Lula à CNV: "os militares cometeram a burrice de me prender"
Ex-presidente relatou a integrantes da Comissão Nacional da Verdade detalhes do período em que foi monitorado e preso
A Comissão Nacional da Verdade, criada para apurar violações de Direitos Humanos ocorridas entre 1946 e 1988 no Brasil, conseguiu um material importante nesta semana: um depoimento de cerca de uma hora e meia do ex-presidente Luiz Inácio Lula da Silva. Em conversa com Maria Rita Kehl e Paulo Sérgio Pinheiro na sede do Instituto Lula, ele contou detalhes sobre o minitoramente que sofreu nas décadas de 1970 e 1980 e também sobre sua prisão.
Documentos colhidos pela CNV mostram que, naquele período, diversos trabalhadores foram espionados por empresas brasileiras e também estrangeiras. O petista, líder sindical responsável por várias greves por melhores direitos trabalhistas, era um deles.
"Eles me vigiavam em cinema. Na assembleia, a gente notava que eles estavam lá. Às vezes, disfarçados no bar do sindicato. Na minha casa, por exemplo, eles paravam a perua na porta e passavam a noite. Às vezes, para encher o saco, a Marisa (sua esposa) mandava fazer café e mandava levar para eles. Foram uns três ou quatros anos que eles monitoraram e me acompanharam antes da prisão", disse ele, que foi minotorado prioritariamente pela Volkswagen.

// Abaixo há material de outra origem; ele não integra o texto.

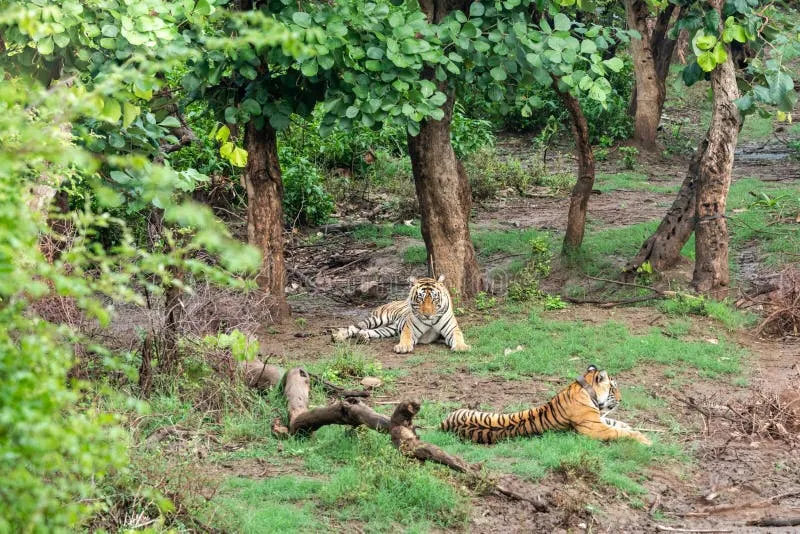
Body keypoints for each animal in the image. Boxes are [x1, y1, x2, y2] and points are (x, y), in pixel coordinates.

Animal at [330, 276, 468, 356]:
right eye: (420, 298)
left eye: (434, 298)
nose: (427, 315)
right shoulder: (410, 328)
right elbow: (405, 337)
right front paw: (403, 347)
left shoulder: (452, 329)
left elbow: (458, 336)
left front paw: (461, 347)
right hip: (377, 319)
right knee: (355, 327)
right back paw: (338, 335)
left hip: (389, 329)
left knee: (371, 331)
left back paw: (362, 337)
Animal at [440, 364, 652, 448]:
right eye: (614, 388)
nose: (622, 399)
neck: (584, 388)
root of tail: (443, 424)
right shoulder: (596, 429)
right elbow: (620, 432)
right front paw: (646, 440)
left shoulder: (599, 419)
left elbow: (620, 424)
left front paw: (638, 430)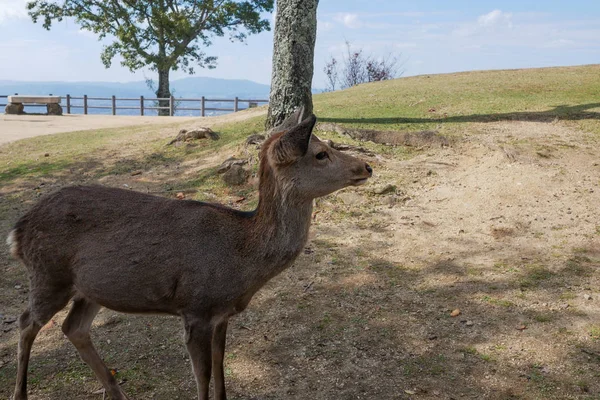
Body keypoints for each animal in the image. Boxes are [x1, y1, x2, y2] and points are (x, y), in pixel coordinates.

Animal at [7, 109, 372, 400]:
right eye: (321, 153)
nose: (367, 167)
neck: (242, 259)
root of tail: (18, 231)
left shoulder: (222, 313)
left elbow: (221, 371)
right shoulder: (197, 307)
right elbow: (204, 376)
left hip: (90, 289)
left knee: (73, 327)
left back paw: (117, 394)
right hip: (48, 274)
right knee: (26, 323)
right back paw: (20, 393)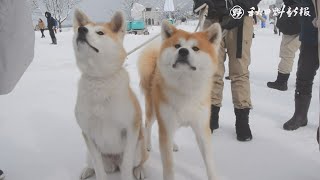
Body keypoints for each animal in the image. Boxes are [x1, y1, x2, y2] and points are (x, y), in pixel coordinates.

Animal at [72, 9, 148, 180]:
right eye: (82, 27)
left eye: (100, 32)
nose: (81, 30)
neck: (100, 80)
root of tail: (114, 163)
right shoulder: (88, 133)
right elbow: (98, 166)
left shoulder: (131, 129)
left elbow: (126, 165)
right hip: (91, 155)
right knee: (94, 164)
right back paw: (87, 170)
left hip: (139, 149)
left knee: (136, 162)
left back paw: (139, 170)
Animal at [138, 20, 222, 179]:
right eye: (177, 46)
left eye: (195, 48)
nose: (183, 51)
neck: (185, 87)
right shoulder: (166, 125)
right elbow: (169, 166)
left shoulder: (201, 128)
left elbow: (210, 163)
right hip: (154, 112)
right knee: (147, 125)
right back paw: (148, 145)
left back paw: (173, 144)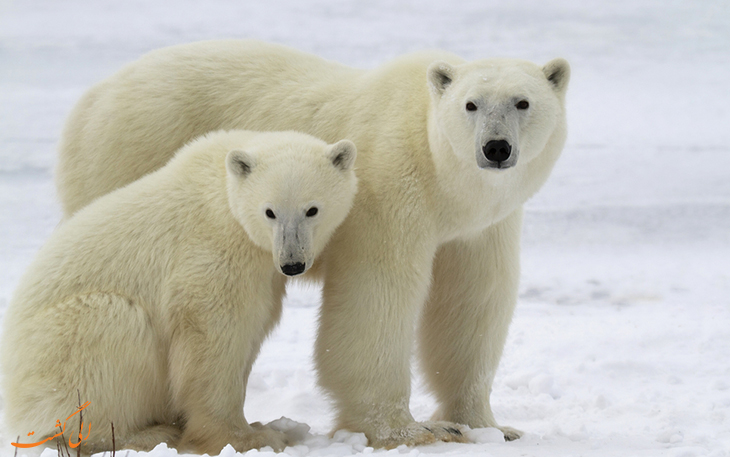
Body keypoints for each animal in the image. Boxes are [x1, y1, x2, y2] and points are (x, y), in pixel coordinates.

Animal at [2, 130, 358, 454]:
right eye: (269, 211)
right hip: (61, 348)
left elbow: (251, 327)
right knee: (116, 326)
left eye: (312, 209)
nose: (292, 263)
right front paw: (253, 437)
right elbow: (213, 339)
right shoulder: (209, 254)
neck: (224, 193)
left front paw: (263, 426)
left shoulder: (262, 273)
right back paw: (147, 434)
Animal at [57, 39, 568, 446]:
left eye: (523, 102)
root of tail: (91, 97)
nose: (496, 148)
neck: (441, 179)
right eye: (471, 105)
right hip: (130, 153)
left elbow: (472, 303)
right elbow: (377, 299)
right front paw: (410, 431)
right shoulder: (388, 194)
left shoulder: (480, 227)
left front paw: (490, 426)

Em 1980, Lula foi preso. De acordo com ele, a ação dos militares foi "burra", pois ele já estava negociando com os empresários e a greve deveria ser encerrada em breve .
"Os militares cometeram a burrice de me prender, porque não tinha mais como continuar a greve. O que aconteceu quando eles me prenderam? Foi uma motivação a mais para a greve continuar, as mulheres fizeram uma passeata muito bonita em São Bernardo do Campo, depois foi aquele 1° de maio histórico, em que foi o Vinícius de Moraes, e a greve durou mais quase 30 dias", contou.
De acordo com o relato do ex-presidente, ele não sofreu tortura e agressões brutais como outros presidiários da época. Ele contou que foi recebido por Romeu Tuma, na época diretor-geral do Dops, com dignidade, conseguiu uma TV para assistir a um jogo entre Corinthians e Botafogo e foi até liberado para ver a mãe, que estava com câncer.
"A gente foi tratado lá com um certo respeito porque tinha muita gente do lado de fora, não era um preso comum, e lá fora tinha trabalhador, estudante, intelectuais, igreja, todo mundo", finalizou.